[Date Prev][Date Next][Thread Prev][Thread Next][Date Index][Thread Index]

Re: [Xen-devel] [PATCH 01/10] xen/arm: vpl011: Add pl011 uart emulation in Xen



On Wed, 19 Apr 2017, Bhupinder Thakur wrote:
> Hi Stefano,
> 
> Thanks for your comments.
> 
> On 19 April 2017 at 05:45, Stefano Stabellini <sstabellini@xxxxxxxxxx> wrote:
> >> +static void vpl011_read_data(struct domain *d, uint8_t *data)
> >> +{
> >> +    unsigned long flags;
> >> +    struct vpl011_s *vpl011=&d->arch.vpl011;
> >
> > The code style is:
> >
> >     vpl011 = &d->arch.vpl011
> >
> >
> >> +    struct xencons_interface *intf=(struct xencons_interface 
> >> *)vpl011->ring_buf;
> >
> > Same here. Please fix it everywhere.
> >
> I will fix the coding style here.
> 
> >
> >> +    /*
> >> +     * Initialize the data so that even if there is no data in ring buffer
> >> +     * 0 is returned.
> >> +     */
> >> +    *data = 0;
> >> +
> >> +    VPL011_LOCK(d, flags);
> >> +
> >> +    /*
> >> +     * It is expected that there will be data in the ring buffer when this
> >> +     * function is called since the guest is expected to read the data 
> >> register
> >> +     * only if the TXFE flag is not set.

» **EXERCISE DATA**:
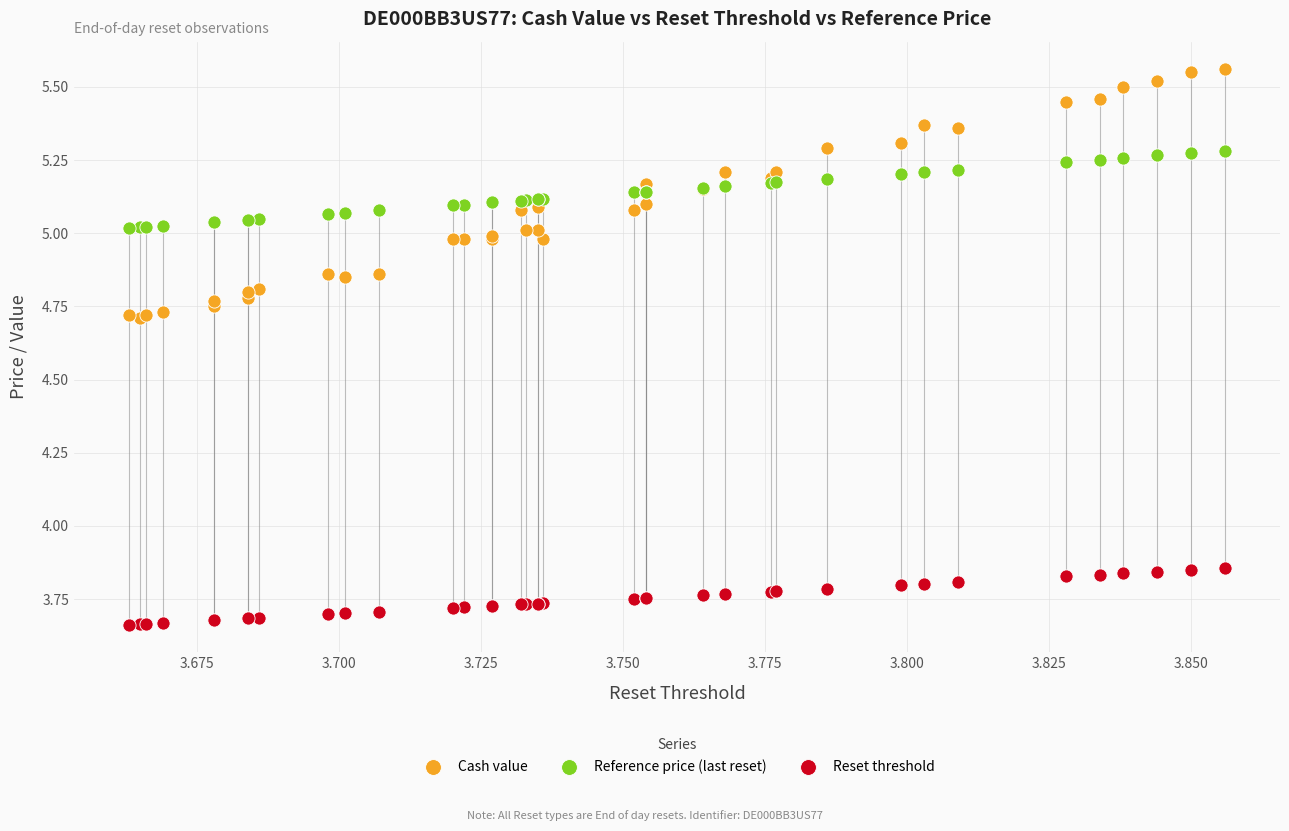

Which series reaches the maximum Y coordinate?

Cash value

» **ACTIVITIES**:
(1) In the Xen-devel thread on the vpl011 patch, copy the text between "[Date Prev][Date Next][Thread" and "domain *d, uint8_t *data)", inclusive, without any changes.
(2) In the Xen-devel thread on the vpl011 patch, what value is the data set to before the lock is taken, so that it is returned even when the ring buffer holds no data?
(3) Continue the Xen-devel thread on the vpl011 patch from its last line.

» **RESPONSES BY TASK**:
(1)
[Date Prev][Date Next][Thread Prev][Thread Next][Date Index][Thread Index]

Re: [Xen-devel] [PATCH 01/10] xen/arm: vpl011: Add pl011 uart emulation in Xen



On Wed, 19 Apr 2017, Bhupinder Thakur wrote:
> Hi Stefano,
> 
> Thanks for your comments.
> 
> On 19 April 2017 at 05:45, Stefano Stabellini <sstabellini@xxxxxxxxxx> wrote:
> >> +static void vpl011_read_data(struct domain *d, uint8_t *data)

(2) 0

(3)
> >> +     * If the guest still does read event when TXFE bit is set then 0 will
> >> +     * be returned.
> >> +     */
> >> +    if ( !VPL011_IN_RING_EMPTY(intf) )
> >> +    {
> >> +        *data = intf->in[MASK_XENCONS_IDX(intf->in_cons++, intf->in)];
> >
> > For correctness, it is important to maintain the right ordering and use
> > barriers:
> >
> >         in_cons = intf->in_cons;
> >         *data = intf->in[MASK_XENCONS_IDX(in_cons, intf->in)];
> >         smb_mb();
> >         intf->in_cons = in_cons + 1;
> >
> >
> >> +    }
> >> +
> >> +    if ( VPL011_IN_RING_EMPTY(intf) )
> >> +    {
> >> +        vpl011->uartfr |= (RXFE);
> >> +        vpl011->uartris &= ~(RXI);
> >> +    }
> >> +
> >> +    vpl011->uartfr &= ~(RXFF);
> >> +
> >> +    VPL011_UNLOCK(d, flags);
> >
> > I think we need to notify xenconsoled here, in case the ring was
> > previosuly full? Now that we have read some data, xenconsoled can go
> > back and write more.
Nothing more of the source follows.